Entries shown:
────────────────────────────────────────

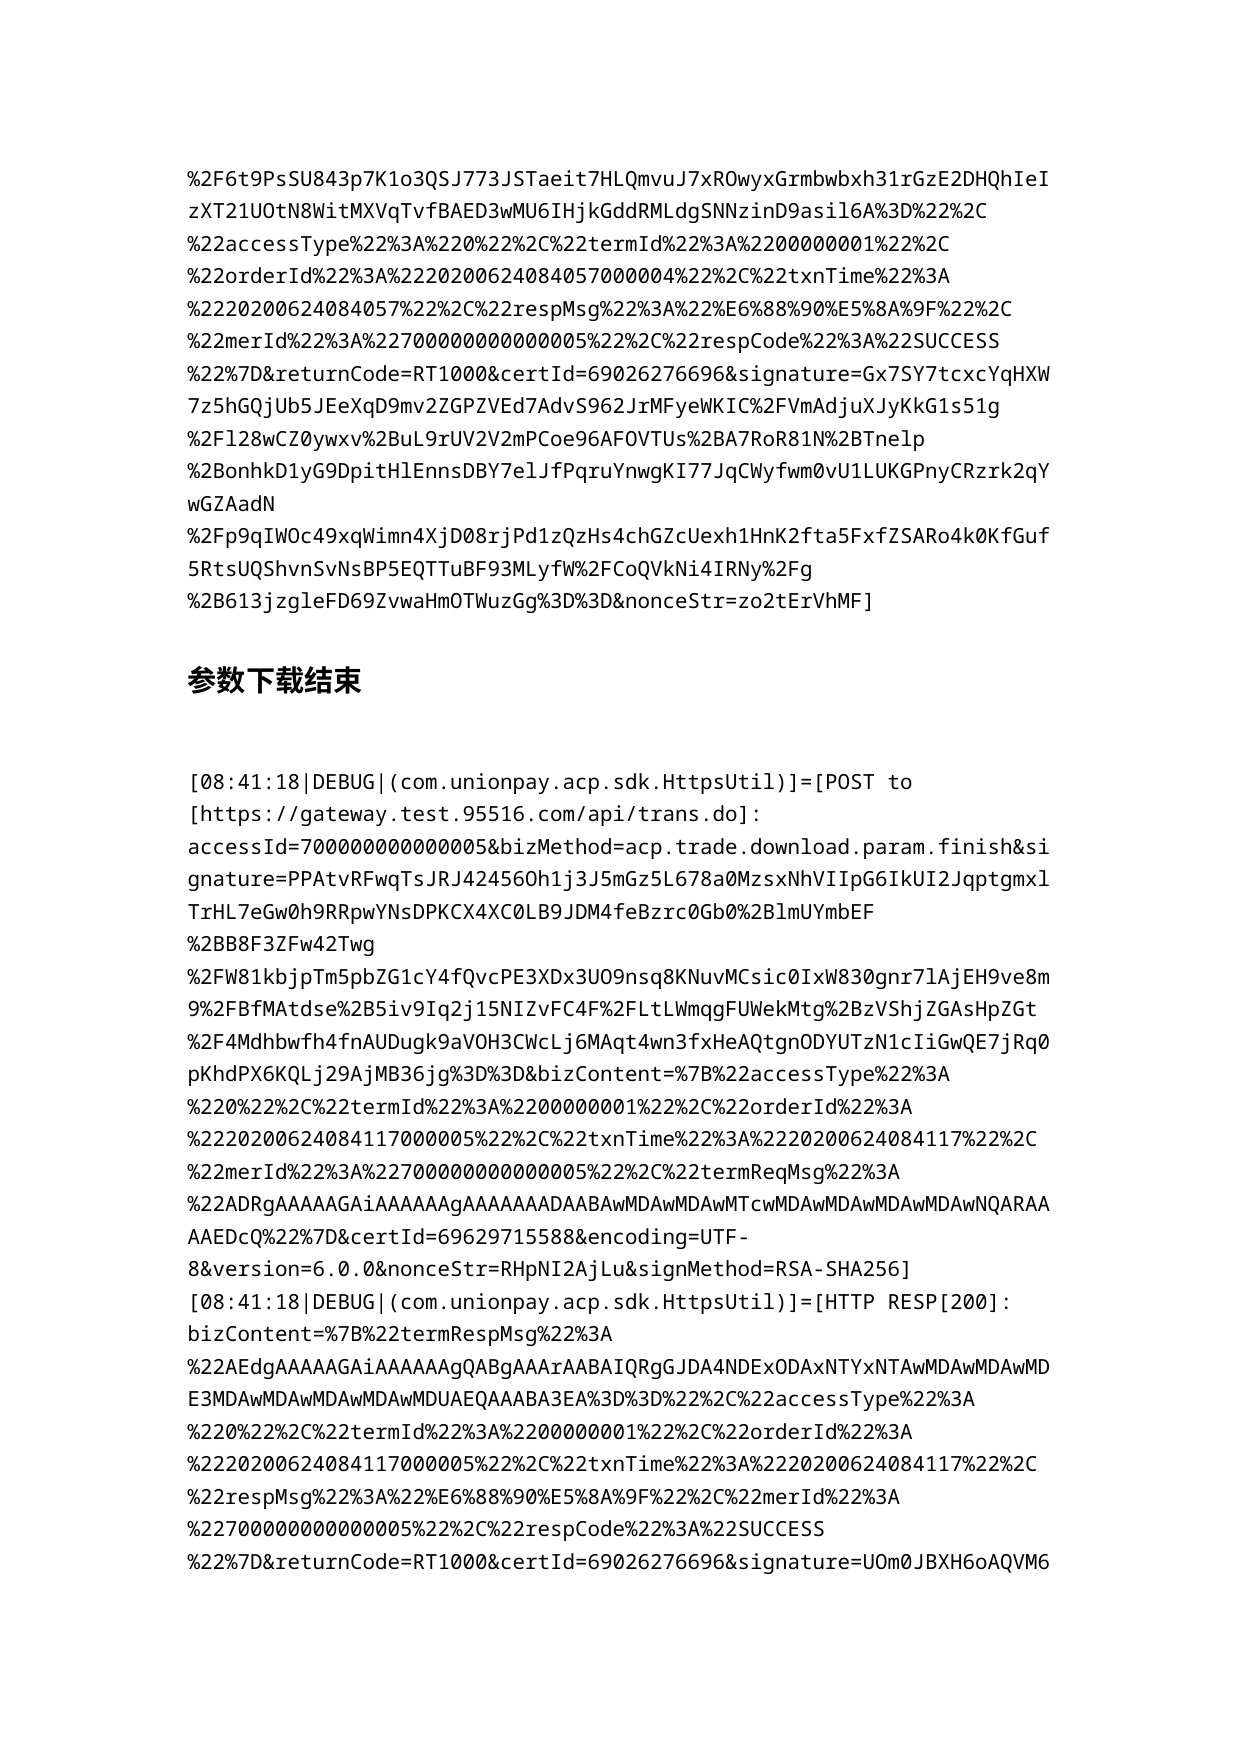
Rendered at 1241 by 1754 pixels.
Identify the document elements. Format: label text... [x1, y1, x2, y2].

subtitle 参数下载结束 [187, 646, 1053, 711]
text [187, 162, 1053, 617]
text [187, 1285, 1053, 1577]
text [08:41:18|DEBUG|(com.unionpay.acp.sdk.HttpsUtil)]=[POST to [https://gateway.test.95516.com/api/trans.do]: accessId=700000000000005&bizMethod=acp.trade.download.param.finish&signature=PPAtvRFwqTsJRJ42456Oh1j3J5mGz5L678a0MzsxNhVIIpG6IkUI2JqptgmxlTrHL7eGw0h9RRpwYNsDPKCX4XC0LB9JDM4feBzrc0Gb0%2BlmUYmbEF%2BB8F3ZFw42Twg%2FW81kbjpTm5pbZG1cY4fQvcPE3XDx3UO9nsq8KNuvMCsic0IxW830gnr7lAjEH9ve8m9%2FBfMAtdse%2B5iv9Iq2j15NIZvFC4F%2FLtLWmqgFUWekMtg%2BzVShjZGAsHpZGt%2F4Mdhbwfh4fnAUDugk9aVOH3CWcLj6MAqt4wn3fxHeAQtgnODYUTzN1cIiGwQE7jRq0pKhdPX6KQLj29AjMB36jg%3D%3D&bizContent=%7B%22accessType%22%3A%220%22%2C%22termId%22%3A%2200000001%22%2C%22orderId%22%3A%2220200624084117000005%22%2C%22txnTime%22%3A%2220200624084117%22%2C%22merId%22%3A%22700000000000005%22%2C%22termReqMsg%22%3A%22ADRgAAAAAGAiAAAAAAgAAAAAAADAABAwMDAwMDAwMTcwMDAwMDAwMDAwMDAwNQARAAAAEDcQ%22%7D&certId=69629715588&encoding=UTF-8&version=6.0.0&nonceStr=RHpNI2AjLu&signMethod=RSA-SHA256] [187, 765, 1053, 1285]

────────────────────────────────────────

Prompt: Gather all lines with the string "text" from the data.

Result of this exercise:
Identify the document elements. Format: label text... [x1, y1, x2, y2].
text [187, 162, 1053, 617]
text [187, 1285, 1053, 1577]
text [08:41:18|DEBUG|(com.unionpay.acp.sdk.HttpsUtil)]=[POST to [https://gateway.test.95516.com/api/trans.do]: accessId=700000000000005&bizMethod=acp.trade.download.param.finish&signature=PPAtvRFwqTsJRJ42456Oh1j3J5mGz5L678a0MzsxNhVIIpG6IkUI2JqptgmxlTrHL7eGw0h9RRpwYNsDPKCX4XC0LB9JDM4feBzrc0Gb0%2BlmUYmbEF%2BB8F3ZFw42Twg%2FW81kbjpTm5pbZG1cY4fQvcPE3XDx3UO9nsq8KNuvMCsic0IxW830gnr7lAjEH9ve8m9%2FBfMAtdse%2B5iv9Iq2j15NIZvFC4F%2FLtLWmqgFUWekMtg%2BzVShjZGAsHpZGt%2F4Mdhbwfh4fnAUDugk9aVOH3CWcLj6MAqt4wn3fxHeAQtgnODYUTzN1cIiGwQE7jRq0pKhdPX6KQLj29AjMB36jg%3D%3D&bizContent=%7B%22accessType%22%3A%220%22%2C%22termId%22%3A%2200000001%22%2C%22orderId%22%3A%2220200624084117000005%22%2C%22txnTime%22%3A%2220200624084117%22%2C%22merId%22%3A%22700000000000005%22%2C%22termReqMsg%22%3A%22ADRgAAAAAGAiAAAAAAgAAAAAAADAABAwMDAwMDAwMTcwMDAwMDAwMDAwMDAwNQARAAAAEDcQ%22%7D&certId=69629715588&encoding=UTF-8&version=6.0.0&nonceStr=RHpNI2AjLu&signMethod=RSA-SHA256] [187, 765, 1053, 1285]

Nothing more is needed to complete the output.